---------- DATA EXCERPTS ----------
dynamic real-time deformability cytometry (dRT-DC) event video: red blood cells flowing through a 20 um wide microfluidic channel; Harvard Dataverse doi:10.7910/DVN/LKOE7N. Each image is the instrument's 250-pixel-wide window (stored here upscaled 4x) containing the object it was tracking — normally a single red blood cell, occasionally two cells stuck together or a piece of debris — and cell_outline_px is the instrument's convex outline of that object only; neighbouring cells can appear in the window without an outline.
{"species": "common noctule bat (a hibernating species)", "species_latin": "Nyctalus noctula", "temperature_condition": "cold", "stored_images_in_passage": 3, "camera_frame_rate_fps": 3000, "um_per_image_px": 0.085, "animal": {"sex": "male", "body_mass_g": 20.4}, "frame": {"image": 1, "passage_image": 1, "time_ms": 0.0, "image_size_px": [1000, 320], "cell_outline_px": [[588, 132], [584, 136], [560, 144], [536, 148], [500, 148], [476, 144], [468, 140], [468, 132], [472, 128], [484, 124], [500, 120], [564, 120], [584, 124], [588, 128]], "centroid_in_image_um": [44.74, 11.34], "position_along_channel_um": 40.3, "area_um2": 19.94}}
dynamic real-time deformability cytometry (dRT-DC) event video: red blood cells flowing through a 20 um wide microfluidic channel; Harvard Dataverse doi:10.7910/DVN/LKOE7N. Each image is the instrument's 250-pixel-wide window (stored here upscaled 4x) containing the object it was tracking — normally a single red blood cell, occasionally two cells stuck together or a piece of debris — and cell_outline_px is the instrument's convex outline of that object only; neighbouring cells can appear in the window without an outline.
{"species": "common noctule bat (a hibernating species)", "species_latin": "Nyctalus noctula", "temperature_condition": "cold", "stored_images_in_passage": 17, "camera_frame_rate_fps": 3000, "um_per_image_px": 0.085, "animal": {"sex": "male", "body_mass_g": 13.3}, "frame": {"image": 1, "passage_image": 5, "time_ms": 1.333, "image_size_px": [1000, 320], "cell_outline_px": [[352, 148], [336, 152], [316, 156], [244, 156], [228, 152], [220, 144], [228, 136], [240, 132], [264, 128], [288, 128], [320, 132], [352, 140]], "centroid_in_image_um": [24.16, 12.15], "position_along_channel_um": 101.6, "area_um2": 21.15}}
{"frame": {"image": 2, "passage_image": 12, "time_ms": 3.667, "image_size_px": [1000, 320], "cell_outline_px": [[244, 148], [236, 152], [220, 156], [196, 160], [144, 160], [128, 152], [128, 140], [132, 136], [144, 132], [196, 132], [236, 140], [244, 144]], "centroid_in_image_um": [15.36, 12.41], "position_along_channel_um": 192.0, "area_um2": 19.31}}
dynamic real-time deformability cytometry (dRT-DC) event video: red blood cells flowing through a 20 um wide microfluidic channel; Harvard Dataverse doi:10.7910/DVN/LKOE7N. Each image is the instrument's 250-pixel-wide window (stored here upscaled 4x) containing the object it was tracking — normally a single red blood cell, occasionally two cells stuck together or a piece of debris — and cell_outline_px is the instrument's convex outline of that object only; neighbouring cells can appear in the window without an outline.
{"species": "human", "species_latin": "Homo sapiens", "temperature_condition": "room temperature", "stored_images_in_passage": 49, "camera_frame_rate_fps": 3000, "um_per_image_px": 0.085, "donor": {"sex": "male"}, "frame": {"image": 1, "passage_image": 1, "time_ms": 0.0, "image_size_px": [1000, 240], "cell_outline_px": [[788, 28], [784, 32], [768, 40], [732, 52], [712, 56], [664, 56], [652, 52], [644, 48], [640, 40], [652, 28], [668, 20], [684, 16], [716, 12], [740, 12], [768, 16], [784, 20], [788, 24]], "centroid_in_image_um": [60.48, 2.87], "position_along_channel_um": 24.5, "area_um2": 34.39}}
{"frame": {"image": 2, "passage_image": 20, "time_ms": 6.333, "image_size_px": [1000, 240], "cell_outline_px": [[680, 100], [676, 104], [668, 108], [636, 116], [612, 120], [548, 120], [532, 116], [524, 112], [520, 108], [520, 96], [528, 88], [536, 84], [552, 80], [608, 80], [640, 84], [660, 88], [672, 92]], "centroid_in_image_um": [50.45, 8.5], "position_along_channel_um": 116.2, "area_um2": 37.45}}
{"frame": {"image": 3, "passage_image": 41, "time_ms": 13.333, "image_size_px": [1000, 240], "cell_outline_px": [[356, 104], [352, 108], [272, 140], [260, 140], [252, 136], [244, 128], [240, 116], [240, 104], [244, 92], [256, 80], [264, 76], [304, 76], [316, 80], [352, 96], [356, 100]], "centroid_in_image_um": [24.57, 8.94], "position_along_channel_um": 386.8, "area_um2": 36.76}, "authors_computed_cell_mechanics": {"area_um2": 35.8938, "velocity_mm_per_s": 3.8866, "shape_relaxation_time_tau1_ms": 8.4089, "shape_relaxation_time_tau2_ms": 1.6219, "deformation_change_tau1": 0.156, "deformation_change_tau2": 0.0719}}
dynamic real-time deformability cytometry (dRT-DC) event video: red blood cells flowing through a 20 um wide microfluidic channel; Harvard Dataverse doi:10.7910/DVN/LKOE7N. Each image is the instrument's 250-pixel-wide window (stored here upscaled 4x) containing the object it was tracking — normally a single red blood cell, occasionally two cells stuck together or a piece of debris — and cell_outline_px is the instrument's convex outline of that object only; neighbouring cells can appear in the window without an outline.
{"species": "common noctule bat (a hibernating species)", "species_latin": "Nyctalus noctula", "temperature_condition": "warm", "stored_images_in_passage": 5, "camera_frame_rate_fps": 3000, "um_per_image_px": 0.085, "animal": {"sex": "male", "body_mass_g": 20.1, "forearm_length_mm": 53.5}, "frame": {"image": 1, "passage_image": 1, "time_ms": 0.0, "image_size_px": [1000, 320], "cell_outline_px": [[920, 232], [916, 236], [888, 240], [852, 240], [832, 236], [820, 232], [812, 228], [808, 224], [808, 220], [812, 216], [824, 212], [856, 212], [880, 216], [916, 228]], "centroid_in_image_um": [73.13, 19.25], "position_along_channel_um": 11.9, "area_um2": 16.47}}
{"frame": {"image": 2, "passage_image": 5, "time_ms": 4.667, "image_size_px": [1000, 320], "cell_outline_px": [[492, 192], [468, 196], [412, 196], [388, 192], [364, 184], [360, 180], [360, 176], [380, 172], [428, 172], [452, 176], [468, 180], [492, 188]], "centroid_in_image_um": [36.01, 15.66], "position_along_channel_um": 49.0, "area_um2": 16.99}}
----------
> CHALLENGE:
Return every record, word for word.

> RESPONSE BELOW:
dynamic real-time deformability cytometry (dRT-DC) event video: red blood cells flowing through a 20 um wide microfluidic channel; Harvard Dataverse doi:10.7910/DVN/LKOE7N. Each image is the instrument's 250-pixel-wide window (stored here upscaled 4x) containing the object it was tracking — normally a single red blood cell, occasionally two cells stuck together or a piece of debris — and cell_outline_px is the instrument's convex outline of that object only; neighbouring cells can appear in the window without an outline.
{"species": "common noctule bat (a hibernating species)", "species_latin": "Nyctalus noctula", "temperature_condition": "cold", "stored_images_in_passage": 3, "camera_frame_rate_fps": 3000, "um_per_image_px": 0.085, "animal": {"sex": "male", "body_mass_g": 20.4}, "frame": {"image": 1, "passage_image": 1, "time_ms": 0.0, "image_size_px": [1000, 320], "cell_outline_px": [[588, 132], [584, 136], [560, 144], [536, 148], [500, 148], [476, 144], [468, 140], [468, 132], [472, 128], [484, 124], [500, 120], [564, 120], [584, 124], [588, 128]], "centroid_in_image_um": [44.74, 11.34], "position_along_channel_um": 40.3, "area_um2": 19.94}}
dynamic real-time deformability cytometry (dRT-DC) event video: red blood cells flowing through a 20 um wide microfluidic channel; Harvard Dataverse doi:10.7910/DVN/LKOE7N. Each image is the instrument's 250-pixel-wide window (stored here upscaled 4x) containing the object it was tracking — normally a single red blood cell, occasionally two cells stuck together or a piece of debris — and cell_outline_px is the instrument's convex outline of that object only; neighbouring cells can appear in the window without an outline.
{"species": "common noctule bat (a hibernating species)", "species_latin": "Nyctalus noctula", "temperature_condition": "cold", "stored_images_in_passage": 17, "camera_frame_rate_fps": 3000, "um_per_image_px": 0.085, "animal": {"sex": "male", "body_mass_g": 13.3}, "frame": {"image": 1, "passage_image": 5, "time_ms": 1.333, "image_size_px": [1000, 320], "cell_outline_px": [[352, 148], [336, 152], [316, 156], [244, 156], [228, 152], [220, 144], [228, 136], [240, 132], [264, 128], [288, 128], [320, 132], [352, 140]], "centroid_in_image_um": [24.16, 12.15], "position_along_channel_um": 101.6, "area_um2": 21.15}}
{"frame": {"image": 2, "passage_image": 12, "time_ms": 3.667, "image_size_px": [1000, 320], "cell_outline_px": [[244, 148], [236, 152], [220, 156], [196, 160], [144, 160], [128, 152], [128, 140], [132, 136], [144, 132], [196, 132], [236, 140], [244, 144]], "centroid_in_image_um": [15.36, 12.41], "position_along_channel_um": 192.0, "area_um2": 19.31}}
dynamic real-time deformability cytometry (dRT-DC) event video: red blood cells flowing through a 20 um wide microfluidic channel; Harvard Dataverse doi:10.7910/DVN/LKOE7N. Each image is the instrument's 250-pixel-wide window (stored here upscaled 4x) containing the object it was tracking — normally a single red blood cell, occasionally two cells stuck together or a piece of debris — and cell_outline_px is the instrument's convex outline of that object only; neighbouring cells can appear in the window without an outline.
{"species": "human", "species_latin": "Homo sapiens", "temperature_condition": "room temperature", "stored_images_in_passage": 49, "camera_frame_rate_fps": 3000, "um_per_image_px": 0.085, "donor": {"sex": "male"}, "frame": {"image": 1, "passage_image": 1, "time_ms": 0.0, "image_size_px": [1000, 240], "cell_outline_px": [[788, 28], [784, 32], [768, 40], [732, 52], [712, 56], [664, 56], [652, 52], [644, 48], [640, 40], [652, 28], [668, 20], [684, 16], [716, 12], [740, 12], [768, 16], [784, 20], [788, 24]], "centroid_in_image_um": [60.48, 2.87], "position_along_channel_um": 24.5, "area_um2": 34.39}}
{"frame": {"image": 2, "passage_image": 20, "time_ms": 6.333, "image_size_px": [1000, 240], "cell_outline_px": [[680, 100], [676, 104], [668, 108], [636, 116], [612, 120], [548, 120], [532, 116], [524, 112], [520, 108], [520, 96], [528, 88], [536, 84], [552, 80], [608, 80], [640, 84], [660, 88], [672, 92]], "centroid_in_image_um": [50.45, 8.5], "position_along_channel_um": 116.2, "area_um2": 37.45}}
{"frame": {"image": 3, "passage_image": 41, "time_ms": 13.333, "image_size_px": [1000, 240], "cell_outline_px": [[356, 104], [352, 108], [272, 140], [260, 140], [252, 136], [244, 128], [240, 116], [240, 104], [244, 92], [256, 80], [264, 76], [304, 76], [316, 80], [352, 96], [356, 100]], "centroid_in_image_um": [24.57, 8.94], "position_along_channel_um": 386.8, "area_um2": 36.76}, "authors_computed_cell_mechanics": {"area_um2": 35.8938, "velocity_mm_per_s": 3.8866, "shape_relaxation_time_tau1_ms": 8.4089, "shape_relaxation_time_tau2_ms": 1.6219, "deformation_change_tau1": 0.156, "deformation_change_tau2": 0.0719}}
dynamic real-time deformability cytometry (dRT-DC) event video: red blood cells flowing through a 20 um wide microfluidic channel; Harvard Dataverse doi:10.7910/DVN/LKOE7N. Each image is the instrument's 250-pixel-wide window (stored here upscaled 4x) containing the object it was tracking — normally a single red blood cell, occasionally two cells stuck together or a piece of debris — and cell_outline_px is the instrument's convex outline of that object only; neighbouring cells can appear in the window without an outline.
{"species": "common noctule bat (a hibernating species)", "species_latin": "Nyctalus noctula", "temperature_condition": "warm", "stored_images_in_passage": 5, "camera_frame_rate_fps": 3000, "um_per_image_px": 0.085, "animal": {"sex": "male", "body_mass_g": 20.1, "forearm_length_mm": 53.5}, "frame": {"image": 1, "passage_image": 1, "time_ms": 0.0, "image_size_px": [1000, 320], "cell_outline_px": [[920, 232], [916, 236], [888, 240], [852, 240], [832, 236], [820, 232], [812, 228], [808, 224], [808, 220], [812, 216], [824, 212], [856, 212], [880, 216], [916, 228]], "centroid_in_image_um": [73.13, 19.25], "position_along_channel_um": 11.9, "area_um2": 16.47}}
{"frame": {"image": 2, "passage_image": 5, "time_ms": 4.667, "image_size_px": [1000, 320], "cell_outline_px": [[492, 192], [468, 196], [412, 196], [388, 192], [364, 184], [360, 180], [360, 176], [380, 172], [428, 172], [452, 176], [468, 180], [492, 188]], "centroid_in_image_um": [36.01, 15.66], "position_along_channel_um": 49.0, "area_um2": 16.99}}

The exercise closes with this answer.